Рымарев, не оборачиваясь, пожал плечами, и у Максима пропала охота разговаривать, сразу стало как-то тоскливо и неуютно.
Недалеко от улуса коровы пощипывали черствую прошлогоднюю траву, дремали, подставив бока солнцу. На сопке с длинной палкой, как древний воин, стоял пастух. Навстречу, по дороге от улуса, трусил всадник на низенькой монгольской лошадке. Максим издали узнал в нем Бато.
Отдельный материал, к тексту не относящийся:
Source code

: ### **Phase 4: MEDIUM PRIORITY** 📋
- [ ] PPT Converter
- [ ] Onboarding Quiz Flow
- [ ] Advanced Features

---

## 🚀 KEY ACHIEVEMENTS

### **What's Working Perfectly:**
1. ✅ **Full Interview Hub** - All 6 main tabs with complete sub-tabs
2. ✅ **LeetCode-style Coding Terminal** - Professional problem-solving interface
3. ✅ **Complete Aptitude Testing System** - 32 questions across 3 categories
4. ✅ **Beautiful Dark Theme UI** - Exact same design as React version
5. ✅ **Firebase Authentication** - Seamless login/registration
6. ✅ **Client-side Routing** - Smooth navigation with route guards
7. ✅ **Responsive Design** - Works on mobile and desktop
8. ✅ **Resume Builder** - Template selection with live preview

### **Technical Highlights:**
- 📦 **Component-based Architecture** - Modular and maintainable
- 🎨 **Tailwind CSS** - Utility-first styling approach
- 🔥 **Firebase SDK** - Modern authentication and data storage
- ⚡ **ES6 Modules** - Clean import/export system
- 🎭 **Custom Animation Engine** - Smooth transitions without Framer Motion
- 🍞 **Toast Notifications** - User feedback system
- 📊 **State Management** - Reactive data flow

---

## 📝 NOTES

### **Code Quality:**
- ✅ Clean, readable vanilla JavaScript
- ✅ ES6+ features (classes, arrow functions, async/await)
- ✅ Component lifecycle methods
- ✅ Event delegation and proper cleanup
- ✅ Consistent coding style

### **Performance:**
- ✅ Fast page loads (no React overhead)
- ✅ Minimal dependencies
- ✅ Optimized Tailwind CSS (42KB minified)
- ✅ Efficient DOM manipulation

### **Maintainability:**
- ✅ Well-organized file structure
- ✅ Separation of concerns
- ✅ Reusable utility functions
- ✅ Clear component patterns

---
— Сайн банна, хани нухэр (Друг)! Куда разбежался?
— Заимка ходить надо.
— А мы к тебе…
— По делу, — с нажимом добавил Рымарев и потянулся к черной папке с бумагами.
— Тогда заворот делать надо. Бато толкнул пяткой в бок лошаденку и затрусил обратно в улус.
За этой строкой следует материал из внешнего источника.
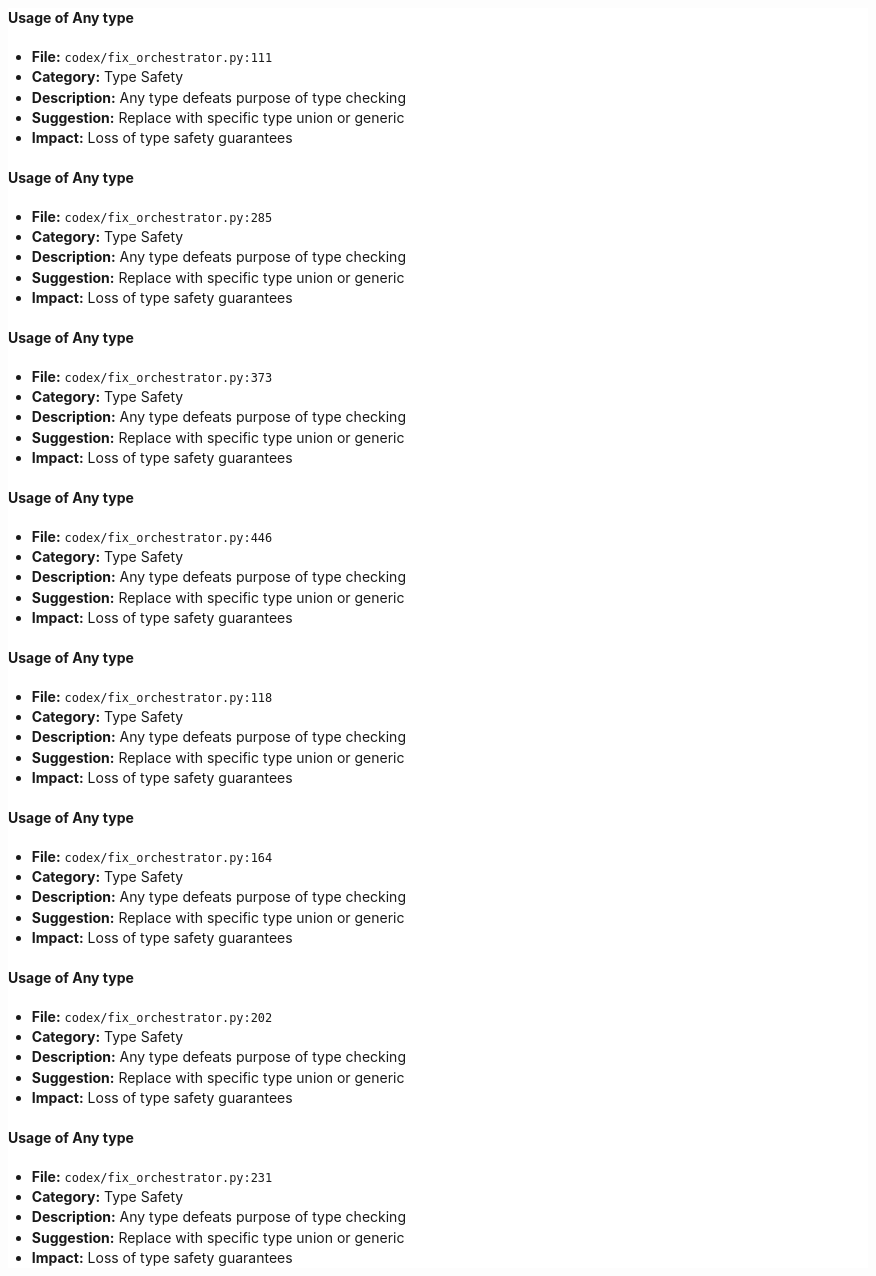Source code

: #### Usage of Any type
- **File:** `codex/fix_orchestrator.py:111`
- **Category:** Type Safety
- **Description:** Any type defeats purpose of type checking
- **Suggestion:** Replace with specific type union or generic
- **Impact:** Loss of type safety guarantees

#### Usage of Any type
- **File:** `codex/fix_orchestrator.py:285`
- **Category:** Type Safety
- **Description:** Any type defeats purpose of type checking
- **Suggestion:** Replace with specific type union or generic
- **Impact:** Loss of type safety guarantees

#### Usage of Any type
- **File:** `codex/fix_orchestrator.py:373`
- **Category:** Type Safety
- **Description:** Any type defeats purpose of type checking
- **Suggestion:** Replace with specific type union or generic
- **Impact:** Loss of type safety guarantees

#### Usage of Any type
- **File:** `codex/fix_orchestrator.py:446`
- **Category:** Type Safety
- **Description:** Any type defeats purpose of type checking
- **Suggestion:** Replace with specific type union or generic
- **Impact:** Loss of type safety guarantees

#### Usage of Any type
- **File:** `codex/fix_orchestrator.py:118`
- **Category:** Type Safety
- **Description:** Any type defeats purpose of type checking
- **Suggestion:** Replace with specific type union or generic
- **Impact:** Loss of type safety guarantees

#### Usage of Any type
- **File:** `codex/fix_orchestrator.py:164`
- **Category:** Type Safety
- **Description:** Any type defeats purpose of type checking
- **Suggestion:** Replace with specific type union or generic
- **Impact:** Loss of type safety guarantees

#### Usage of Any type
- **File:** `codex/fix_orchestrator.py:202`
- **Category:** Type Safety
- **Description:** Any type defeats purpose of type checking
- **Suggestion:** Replace with specific type union or generic
- **Impact:** Loss of type safety guarantees

#### Usage of Any type
- **File:** `codex/fix_orchestrator.py:231`
- **Category:** Type Safety
- **Description:** Any type defeats purpose of type checking
- **Suggestion:** Replace with specific type union or generic
- **Impact:** Loss of type safety guarantees
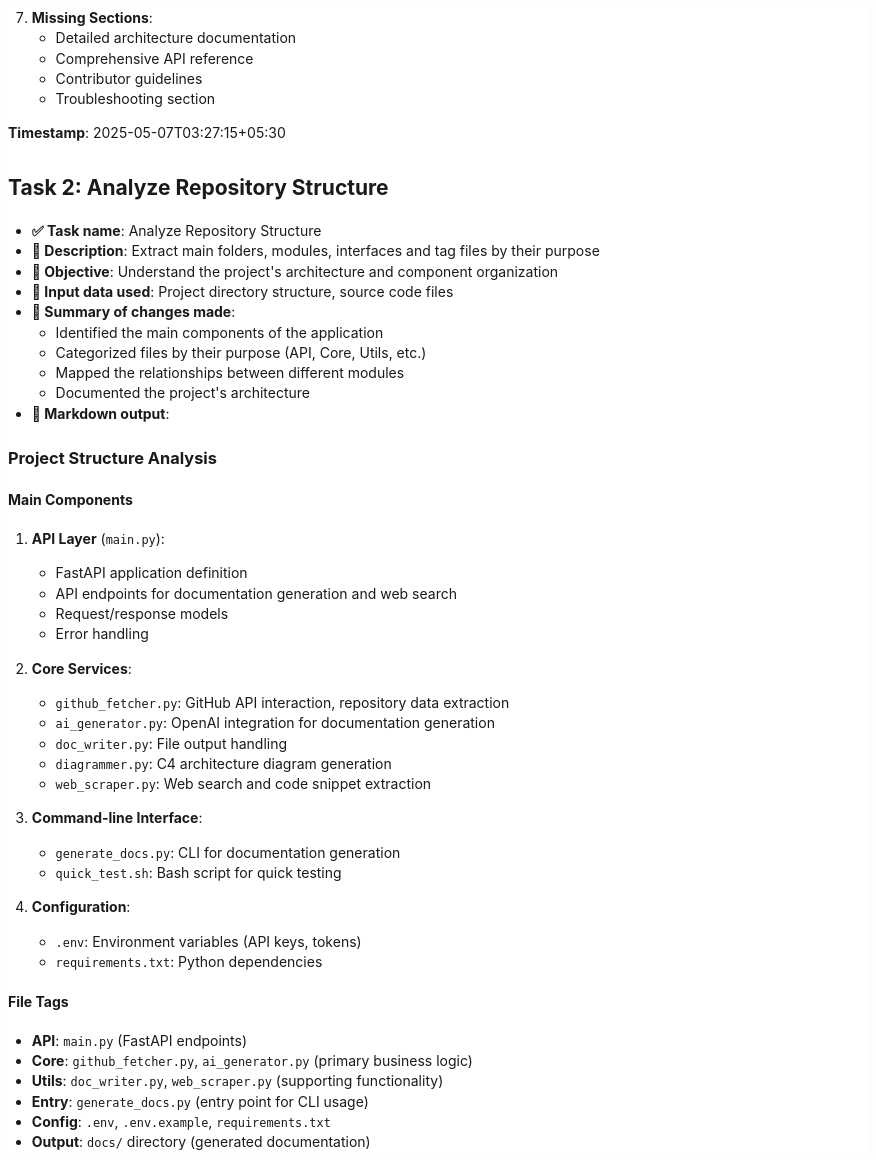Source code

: 7. **Missing Sections**:
   - Detailed architecture documentation
   - Comprehensive API reference
   - Contributor guidelines
   - Troubleshooting section

**Timestamp**: 2025-05-07T03:27:15+05:30

## Task 2: Analyze Repository Structure

- **✅ Task name**: Analyze Repository Structure
- **📝 Description**: Extract main folders, modules, interfaces and tag files by their purpose
- **🎯 Objective**: Understand the project's architecture and component organization
- **📂 Input data used**: Project directory structure, source code files
- **🧠 Summary of changes made**:
  - Identified the main components of the application
  - Categorized files by their purpose (API, Core, Utils, etc.)
  - Mapped the relationships between different modules
  - Documented the project's architecture
- **📄 Markdown output**:

### Project Structure Analysis

#### Main Components

1. **API Layer** (`main.py`):
   - FastAPI application definition
   - API endpoints for documentation generation and web search
   - Request/response models
   - Error handling

2. **Core Services**:
   - `github_fetcher.py`: GitHub API interaction, repository data extraction
   - `ai_generator.py`: OpenAI integration for documentation generation
   - `doc_writer.py`: File output handling
   - `diagrammer.py`: C4 architecture diagram generation
   - `web_scraper.py`: Web search and code snippet extraction

3. **Command-line Interface**:
   - `generate_docs.py`: CLI for documentation generation
   - `quick_test.sh`: Bash script for quick testing

4. **Configuration**:
   - `.env`: Environment variables (API keys, tokens)
   - `requirements.txt`: Python dependencies

#### File Tags

- **API**: `main.py` (FastAPI endpoints)
- **Core**: `github_fetcher.py`, `ai_generator.py` (primary business logic)
- **Utils**: `doc_writer.py`, `web_scraper.py` (supporting functionality)
- **Entry**: `generate_docs.py` (entry point for CLI usage)
- **Config**: `.env`, `.env.example`, `requirements.txt`
- **Output**: `docs/` directory (generated documentation)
— Останови его! — Рымарев шуршал бумагами. — Что нам делать в улусе?
Максим хлопнул вожжами, не ответив.
В юрте Бато долго пили душистый бурятский чай, приправленный солью. Рымарев все порывался развернуть свою папку, но Максим мешал ему и досадовал на себя, что не сказал о старинном обычае степняков: не говори о деле, пока не напился чаю. Да ведь и сам он не с неба свалился, должен бы знать, что некрасиво это, едва переступив порог, протягивать руку дай.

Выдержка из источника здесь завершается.